Et ce d’autant plus que la situation n’a pas évolué de manière favorable au Gouvernement, contrairement à ce qu’avaient espéré les va-t-en guerre, et contre nos mises en garde !

-SUR LE PLAN POLITIQUE, le pays est divisé et le camp des faucons qui exaltaient la puissance magique d’un Etat qui ne négocie jamais disparait peu à peu des radars, au profit des partisans du dialogue. Les débats sur la forme de l’Etat ne sont plus tabous, la fédération apparaissant même à certains comme la seule solution possible pour résoudre définitivement le problème, ce qui n’était pas envisageable il y a peu.

-SUR LE PLAN MILITAIRE, ceux qui proclamaient qu’une simple descente de la gendarmerie suffisait à tare le mouvement en sont pour leurs frais. Non seulement le renforcement continu des forces gouvernementales n’a pas pu éteindre le mouvement, mais celui-ci a pu résister, et s’organise, n’hésitant à attaquer leurs positions et à tuer leurs éléments ;

-SUR LE PLAN ADMINISTRATIF, l’Etat n’est plus présent que dans les grandes villes, ayant été obligé de désengager certains de ses services des petites localités, où les sécessionnistes règnent et imposent leurs règles ;

-SUR LE PLAN MEDIATIQUE, cette guerre est particulièrement réprouvée par tout le monde. Le Gouvernement du Cameroun et son armée sont condamnés de manière quasi-unanime, en dehors des médias d’Etat, alors que les exactions de la sécession ne le sont qu’à demi-mots, et souvent, comme une réaction pratiquement légitime des gens agressés ;

-SUR LE PLAN DIPLOMATIQUE, la situation du Gouvernement est particulièrement délicate, avec les USA, la Grande-Bretagne et d’autres puissances qui commencent ouvertement à durcir le ton. L’armée nationale et les forces sécessionnistes sont mises au même pied d’égalité, avec des condamnations de leurs exactions respectives. On parle de plus en plus de drame humanitaire, ce qui présage d’une intervention probable des forces d’interposition. On demande ouvertement au Président Biya de démissionner, comme pour lui dire qu’il n’a plus les ressources pour résoudre le problème anglophone ;

-SUR LE PLAN ECONOMIQUE, cette guerre déstabilise tout le programme de développement prévu et sur le plan financier, elle saigne le Trésor Public à blanc.

Les Forces Sécessionnistes sont parfaitement conscientes de cette accumulation des faiblesses du Gouvernement et rien n’arrêtera leurs attaques et leurs provocations. C’est donc une erreur d‘accrocher la négociation à la cessation d leurs attaques, comme se plaisent à dire les thuriféraires de la violence. Ils ne savent pas qu’ils jouent le jeu de la Sécession.

D’un autre côté, ceux qui demandent de négocier avec les Sécessionnistes n’ont rien compris de sa nature. Vous allez négocier quoi avec des gens qui ont en tête de libérer leur pays ? Leur indépendance ? Il n’ya rien à négocier avec eux !

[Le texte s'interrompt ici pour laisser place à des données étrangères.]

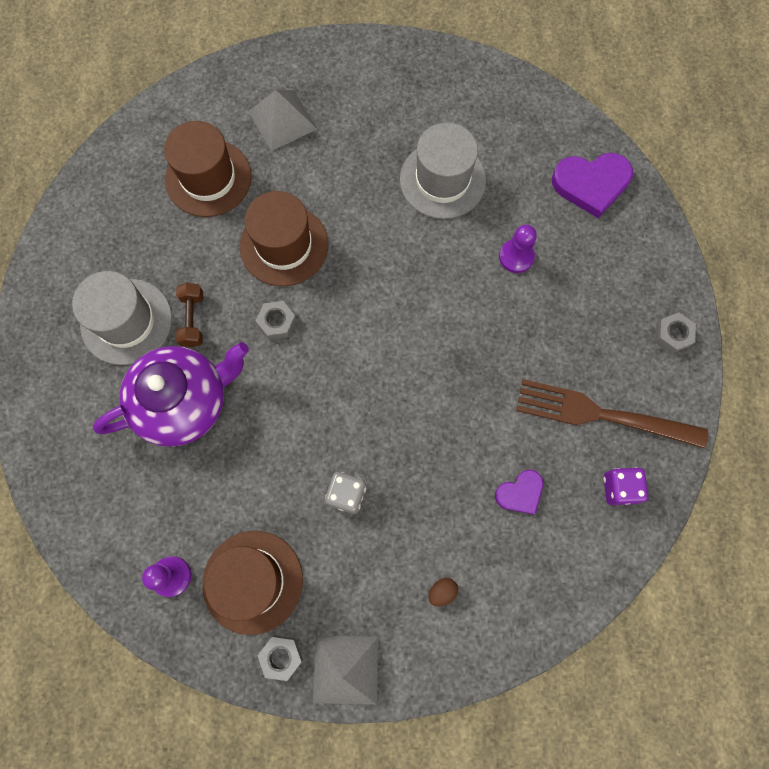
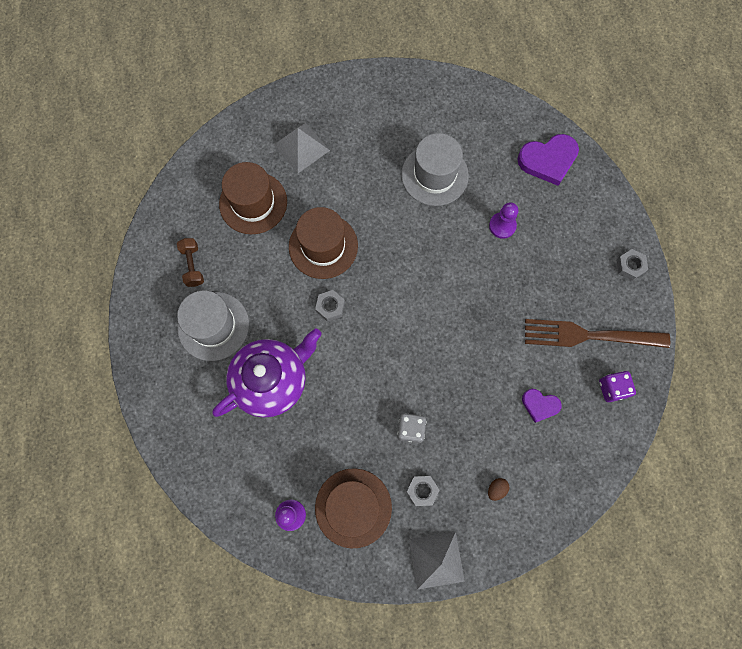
camera: 10 degrees left, 0 degrees up
(192, 319) = (264, 316): brown dumbbell -> brown dumbbell (192, 266)
(281, 656) = (386, 559): grey nut -> grey nut (422, 491)
(520, 493) = (540, 405): purple heart -> purple heart turned 60 degrees clockwise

Ce qu’on fait, c’est d’opposer à la Sécession un adversaire qui dispose au moins de la même légitimité et de la même maîtrise du terrain, et cet ennemi est l’Etat Local, qu’il soit fédéré ou régional. C’est donc avec les partisans d’un Etat Local qu’il faut négocier, pour asseoir les modalités et le partage des pouvoirs.

L’Etat Local permet de sous-traiter la Sécession et de la contrôler avec plus d’efficacité. Il assèche la Sécession en fournissant à la population un degré d’autonomie satisfaisant qui réduit considérablement son attractivité idéologique.

En outre, l’Etat Local crée une administration locale, une police locale et entretient une vie politique locale qui lui attirent l’adhésion et la coopération de la population, ce qui lui permet de réduire à peu de frais les mouvements sécessionnistes.

En définitive, l’Etat unitaire du Cameroun n’a pas les moyens de vaincre militairement la Sécession Anglophone et il faut renoncer à ce projet qui ne peut pas marcher. Plutôt que perdre du temps en espérant un essoufflement du mouvement, de faire des plans de guerre ou de faire des morales d’unité nationale aux Anglophones, il faut simplement mettre en place dans les plus brefs délais un ou deux Etats Locaux dans ces Régions.

C’est le seul moyen de sortir de la crise et il n’y a pas d’autres.